July 4, 1776, represents one of the most significant dates in the United States’ calendar. It was on this day that Congress declared independence from Great Britain. A declaration drafted by Thomas Jefferson, John Adams, Benjamin Franklin, and others showed that the then thirteen American colonies were no longer subjects to the monarch of Britain, King George III. It marked the beginning of united, free and independent states.

Since Independence Day, July 4 has always been celebrated every year as it represents an important day in the United States calendar. It is a memorable epoch in the history of America, carrying so much significance to the country’s history.

Before gaining independence, in 1975, there was a lot of struggle that saw the people of New England begin fighting against British Rule. Everything was well on course, and it was just a matter of time before the US became a free state. The process saw Congress secretly vote for independence from Great Britain on July 2, 1776. After two days, on July 4, 1776, approval of the Declaration of Independence was made, and the official document was published.

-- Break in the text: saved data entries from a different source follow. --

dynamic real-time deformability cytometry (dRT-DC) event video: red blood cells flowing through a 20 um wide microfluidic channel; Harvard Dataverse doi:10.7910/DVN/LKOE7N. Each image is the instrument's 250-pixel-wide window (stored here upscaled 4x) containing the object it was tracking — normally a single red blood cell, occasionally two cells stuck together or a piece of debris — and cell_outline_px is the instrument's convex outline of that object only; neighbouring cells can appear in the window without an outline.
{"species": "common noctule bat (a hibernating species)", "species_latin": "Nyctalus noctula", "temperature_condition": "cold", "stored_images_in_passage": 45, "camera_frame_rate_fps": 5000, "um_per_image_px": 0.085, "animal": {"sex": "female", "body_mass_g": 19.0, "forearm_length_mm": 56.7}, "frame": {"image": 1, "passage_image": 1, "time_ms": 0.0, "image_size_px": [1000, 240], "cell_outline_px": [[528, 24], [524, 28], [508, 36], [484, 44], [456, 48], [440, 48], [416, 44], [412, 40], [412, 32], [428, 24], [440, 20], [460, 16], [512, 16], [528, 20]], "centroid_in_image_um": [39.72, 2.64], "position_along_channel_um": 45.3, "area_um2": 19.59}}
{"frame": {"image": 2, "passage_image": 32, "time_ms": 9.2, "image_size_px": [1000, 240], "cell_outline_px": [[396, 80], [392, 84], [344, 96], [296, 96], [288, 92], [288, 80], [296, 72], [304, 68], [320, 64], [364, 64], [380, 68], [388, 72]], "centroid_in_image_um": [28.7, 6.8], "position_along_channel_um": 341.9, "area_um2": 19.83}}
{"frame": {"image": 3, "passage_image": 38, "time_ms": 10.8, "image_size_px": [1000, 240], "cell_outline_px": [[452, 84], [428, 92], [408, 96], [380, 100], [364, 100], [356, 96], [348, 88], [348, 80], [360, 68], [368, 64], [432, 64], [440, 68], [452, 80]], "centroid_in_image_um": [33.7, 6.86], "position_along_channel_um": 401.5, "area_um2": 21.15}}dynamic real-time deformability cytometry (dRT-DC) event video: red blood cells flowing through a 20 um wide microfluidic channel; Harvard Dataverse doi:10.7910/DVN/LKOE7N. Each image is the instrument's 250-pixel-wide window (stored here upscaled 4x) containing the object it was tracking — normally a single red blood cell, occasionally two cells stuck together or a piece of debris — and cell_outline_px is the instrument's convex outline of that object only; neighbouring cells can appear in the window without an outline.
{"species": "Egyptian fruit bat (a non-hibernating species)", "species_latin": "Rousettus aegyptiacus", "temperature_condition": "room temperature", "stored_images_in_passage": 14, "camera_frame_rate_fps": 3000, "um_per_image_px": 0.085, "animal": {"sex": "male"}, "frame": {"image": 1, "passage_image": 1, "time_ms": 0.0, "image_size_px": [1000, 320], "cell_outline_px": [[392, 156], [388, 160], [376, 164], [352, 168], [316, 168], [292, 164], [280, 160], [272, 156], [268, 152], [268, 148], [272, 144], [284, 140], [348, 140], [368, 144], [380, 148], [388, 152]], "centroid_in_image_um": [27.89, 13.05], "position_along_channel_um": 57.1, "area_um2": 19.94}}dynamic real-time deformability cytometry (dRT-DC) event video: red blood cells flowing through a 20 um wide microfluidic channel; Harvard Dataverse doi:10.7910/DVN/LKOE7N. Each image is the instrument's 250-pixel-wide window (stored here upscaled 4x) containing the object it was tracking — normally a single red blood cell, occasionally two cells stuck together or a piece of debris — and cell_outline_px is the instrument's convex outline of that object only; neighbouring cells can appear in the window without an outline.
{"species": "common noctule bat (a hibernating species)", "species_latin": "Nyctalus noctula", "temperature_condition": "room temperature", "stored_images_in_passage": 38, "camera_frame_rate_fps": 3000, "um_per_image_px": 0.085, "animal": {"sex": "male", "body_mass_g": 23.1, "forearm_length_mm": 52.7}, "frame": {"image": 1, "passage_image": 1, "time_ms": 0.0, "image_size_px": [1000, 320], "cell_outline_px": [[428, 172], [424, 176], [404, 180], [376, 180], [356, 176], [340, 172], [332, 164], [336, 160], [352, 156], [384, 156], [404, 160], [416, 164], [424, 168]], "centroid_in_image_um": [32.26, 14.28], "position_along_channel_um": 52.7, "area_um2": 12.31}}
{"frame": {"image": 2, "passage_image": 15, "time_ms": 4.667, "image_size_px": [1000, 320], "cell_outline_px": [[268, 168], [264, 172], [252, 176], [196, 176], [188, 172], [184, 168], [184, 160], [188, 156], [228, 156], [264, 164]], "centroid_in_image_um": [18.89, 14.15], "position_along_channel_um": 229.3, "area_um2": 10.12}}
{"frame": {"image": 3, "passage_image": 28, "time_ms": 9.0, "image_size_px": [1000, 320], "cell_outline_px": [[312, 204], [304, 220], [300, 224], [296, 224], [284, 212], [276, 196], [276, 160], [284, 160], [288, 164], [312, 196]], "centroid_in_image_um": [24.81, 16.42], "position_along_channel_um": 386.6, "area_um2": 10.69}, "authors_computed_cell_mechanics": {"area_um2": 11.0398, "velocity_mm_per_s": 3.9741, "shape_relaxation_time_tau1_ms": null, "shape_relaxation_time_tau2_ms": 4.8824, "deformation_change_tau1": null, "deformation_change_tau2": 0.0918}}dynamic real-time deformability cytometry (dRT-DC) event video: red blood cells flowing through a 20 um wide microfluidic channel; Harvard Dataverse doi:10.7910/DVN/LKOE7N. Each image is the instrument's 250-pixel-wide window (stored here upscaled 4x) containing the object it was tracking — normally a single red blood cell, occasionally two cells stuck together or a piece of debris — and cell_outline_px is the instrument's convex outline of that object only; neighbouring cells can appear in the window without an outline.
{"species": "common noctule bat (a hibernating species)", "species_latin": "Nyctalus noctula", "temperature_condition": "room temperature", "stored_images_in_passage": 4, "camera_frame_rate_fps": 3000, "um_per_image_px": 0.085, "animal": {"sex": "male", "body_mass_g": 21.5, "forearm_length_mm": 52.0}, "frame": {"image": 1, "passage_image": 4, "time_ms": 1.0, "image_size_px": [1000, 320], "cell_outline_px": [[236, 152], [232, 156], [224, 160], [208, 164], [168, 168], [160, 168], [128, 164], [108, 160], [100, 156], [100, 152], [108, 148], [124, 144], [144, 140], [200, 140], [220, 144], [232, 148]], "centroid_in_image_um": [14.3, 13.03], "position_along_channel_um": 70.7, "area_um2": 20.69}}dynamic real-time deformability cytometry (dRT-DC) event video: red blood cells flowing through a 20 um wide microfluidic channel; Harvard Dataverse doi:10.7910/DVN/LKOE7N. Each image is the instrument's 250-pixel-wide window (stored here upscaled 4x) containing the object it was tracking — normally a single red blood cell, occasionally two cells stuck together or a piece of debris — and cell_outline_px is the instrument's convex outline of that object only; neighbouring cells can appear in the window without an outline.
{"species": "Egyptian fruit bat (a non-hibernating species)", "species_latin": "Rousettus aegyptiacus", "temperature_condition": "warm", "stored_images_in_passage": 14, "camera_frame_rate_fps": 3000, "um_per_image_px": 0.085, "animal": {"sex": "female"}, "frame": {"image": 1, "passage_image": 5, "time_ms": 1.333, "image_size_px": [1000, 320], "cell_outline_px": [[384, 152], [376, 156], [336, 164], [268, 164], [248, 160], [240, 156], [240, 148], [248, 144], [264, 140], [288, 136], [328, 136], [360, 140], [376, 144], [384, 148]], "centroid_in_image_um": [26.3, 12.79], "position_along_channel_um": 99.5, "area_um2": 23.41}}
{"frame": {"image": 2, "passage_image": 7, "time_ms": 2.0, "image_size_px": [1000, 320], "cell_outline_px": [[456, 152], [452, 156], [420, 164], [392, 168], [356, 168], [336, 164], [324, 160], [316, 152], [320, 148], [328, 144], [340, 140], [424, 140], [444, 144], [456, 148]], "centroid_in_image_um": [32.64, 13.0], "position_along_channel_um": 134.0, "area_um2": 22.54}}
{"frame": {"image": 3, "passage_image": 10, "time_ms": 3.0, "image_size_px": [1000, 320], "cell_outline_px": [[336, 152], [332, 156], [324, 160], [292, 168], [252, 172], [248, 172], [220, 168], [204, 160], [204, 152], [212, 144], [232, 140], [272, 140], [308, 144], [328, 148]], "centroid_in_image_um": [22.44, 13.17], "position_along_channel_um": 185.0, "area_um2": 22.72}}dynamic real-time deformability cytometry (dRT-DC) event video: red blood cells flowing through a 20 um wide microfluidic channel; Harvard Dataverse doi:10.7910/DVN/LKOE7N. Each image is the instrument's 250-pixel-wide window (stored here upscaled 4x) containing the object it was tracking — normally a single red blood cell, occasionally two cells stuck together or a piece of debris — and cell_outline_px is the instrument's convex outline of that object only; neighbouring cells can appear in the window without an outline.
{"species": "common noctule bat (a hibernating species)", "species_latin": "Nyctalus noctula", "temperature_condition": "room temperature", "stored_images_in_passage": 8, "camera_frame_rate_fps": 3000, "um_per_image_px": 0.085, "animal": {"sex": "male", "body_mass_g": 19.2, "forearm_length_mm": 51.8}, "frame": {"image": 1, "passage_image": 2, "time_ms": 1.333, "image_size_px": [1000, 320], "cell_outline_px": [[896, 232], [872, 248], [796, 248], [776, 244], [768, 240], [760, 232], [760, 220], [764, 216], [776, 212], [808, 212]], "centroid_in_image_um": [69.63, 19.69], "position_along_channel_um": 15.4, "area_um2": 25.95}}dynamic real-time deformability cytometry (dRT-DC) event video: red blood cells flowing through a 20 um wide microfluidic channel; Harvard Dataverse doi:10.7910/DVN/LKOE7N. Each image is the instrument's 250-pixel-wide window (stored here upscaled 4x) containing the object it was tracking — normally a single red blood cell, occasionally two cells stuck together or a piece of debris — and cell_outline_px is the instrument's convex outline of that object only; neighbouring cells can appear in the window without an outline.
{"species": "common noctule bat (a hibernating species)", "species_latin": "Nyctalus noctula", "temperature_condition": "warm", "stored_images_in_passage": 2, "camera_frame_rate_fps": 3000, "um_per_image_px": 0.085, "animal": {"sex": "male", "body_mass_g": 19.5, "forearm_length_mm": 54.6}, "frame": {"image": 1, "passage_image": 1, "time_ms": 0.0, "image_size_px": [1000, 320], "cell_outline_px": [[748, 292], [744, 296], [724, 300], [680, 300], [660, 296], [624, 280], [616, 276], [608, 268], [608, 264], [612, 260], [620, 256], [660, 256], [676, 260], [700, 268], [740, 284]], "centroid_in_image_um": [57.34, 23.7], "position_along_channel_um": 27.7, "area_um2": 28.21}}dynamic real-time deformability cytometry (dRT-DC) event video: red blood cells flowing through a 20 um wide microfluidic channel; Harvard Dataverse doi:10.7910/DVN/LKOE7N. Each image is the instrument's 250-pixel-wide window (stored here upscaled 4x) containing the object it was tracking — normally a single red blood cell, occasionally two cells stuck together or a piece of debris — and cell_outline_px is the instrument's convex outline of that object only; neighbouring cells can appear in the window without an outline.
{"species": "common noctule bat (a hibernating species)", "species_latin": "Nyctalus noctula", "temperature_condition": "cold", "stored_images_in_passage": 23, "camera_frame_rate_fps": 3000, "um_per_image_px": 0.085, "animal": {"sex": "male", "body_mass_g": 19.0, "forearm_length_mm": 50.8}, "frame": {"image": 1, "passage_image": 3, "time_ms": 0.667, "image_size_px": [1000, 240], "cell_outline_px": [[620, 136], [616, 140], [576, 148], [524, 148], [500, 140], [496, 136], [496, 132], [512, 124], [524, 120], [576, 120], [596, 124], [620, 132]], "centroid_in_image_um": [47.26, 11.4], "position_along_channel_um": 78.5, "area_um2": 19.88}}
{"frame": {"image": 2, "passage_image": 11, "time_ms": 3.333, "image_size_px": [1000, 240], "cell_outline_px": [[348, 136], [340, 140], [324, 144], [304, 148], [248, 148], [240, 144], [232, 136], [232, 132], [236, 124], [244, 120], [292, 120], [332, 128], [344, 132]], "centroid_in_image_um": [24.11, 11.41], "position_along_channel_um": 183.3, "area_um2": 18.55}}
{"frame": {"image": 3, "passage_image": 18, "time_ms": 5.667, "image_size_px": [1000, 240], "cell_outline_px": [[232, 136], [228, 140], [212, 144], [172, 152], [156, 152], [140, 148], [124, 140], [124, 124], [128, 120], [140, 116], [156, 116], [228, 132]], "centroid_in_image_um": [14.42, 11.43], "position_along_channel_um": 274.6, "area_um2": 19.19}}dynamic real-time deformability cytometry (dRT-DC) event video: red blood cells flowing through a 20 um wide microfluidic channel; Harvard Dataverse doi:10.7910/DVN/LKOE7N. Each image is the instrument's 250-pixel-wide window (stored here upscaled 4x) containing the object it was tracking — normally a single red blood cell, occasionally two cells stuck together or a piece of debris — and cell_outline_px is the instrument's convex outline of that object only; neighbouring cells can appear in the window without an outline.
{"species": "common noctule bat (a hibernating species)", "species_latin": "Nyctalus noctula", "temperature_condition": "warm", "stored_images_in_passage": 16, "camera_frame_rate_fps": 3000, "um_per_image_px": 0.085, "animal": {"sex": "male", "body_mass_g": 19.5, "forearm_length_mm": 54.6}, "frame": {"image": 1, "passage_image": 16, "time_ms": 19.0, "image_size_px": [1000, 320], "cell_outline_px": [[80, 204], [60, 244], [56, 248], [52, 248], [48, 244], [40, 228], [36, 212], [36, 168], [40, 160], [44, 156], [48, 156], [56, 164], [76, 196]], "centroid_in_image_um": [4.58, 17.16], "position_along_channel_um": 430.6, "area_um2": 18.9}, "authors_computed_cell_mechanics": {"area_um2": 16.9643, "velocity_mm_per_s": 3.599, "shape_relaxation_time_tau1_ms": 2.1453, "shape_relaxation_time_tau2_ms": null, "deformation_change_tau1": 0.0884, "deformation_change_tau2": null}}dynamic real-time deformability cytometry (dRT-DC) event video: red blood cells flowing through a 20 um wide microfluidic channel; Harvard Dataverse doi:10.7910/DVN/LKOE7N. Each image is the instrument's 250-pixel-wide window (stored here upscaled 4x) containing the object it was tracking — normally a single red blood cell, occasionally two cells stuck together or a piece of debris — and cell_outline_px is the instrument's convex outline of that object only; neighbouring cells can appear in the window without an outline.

One of the things that make July 4 such an important day in the United States calendar is that Jefferson’s Declaration of Independence brought about some minor changes. However, they did not change the spirit of the document. The revision process was challenging and could not end on July 3 and ended up going all through to the late afternoon of the following day. As such, July 4th afternoon was when the declaration got officially adopted.

The process was not entirely straightforward. Of the thirteen colonies, nine supported the declaration, two colonies (Pennsylvania and South Carolina) objectified the order, and the other colony (Delaware) was not decided as New York chose to abstain.

July 4 has since then been designated a national holiday to mark the day the United States became independent. John Hancock signed the Declaration of Independence who at the time was the president of the Continental Congress. Today, the original copy is kept in the National Archives of Washington DC.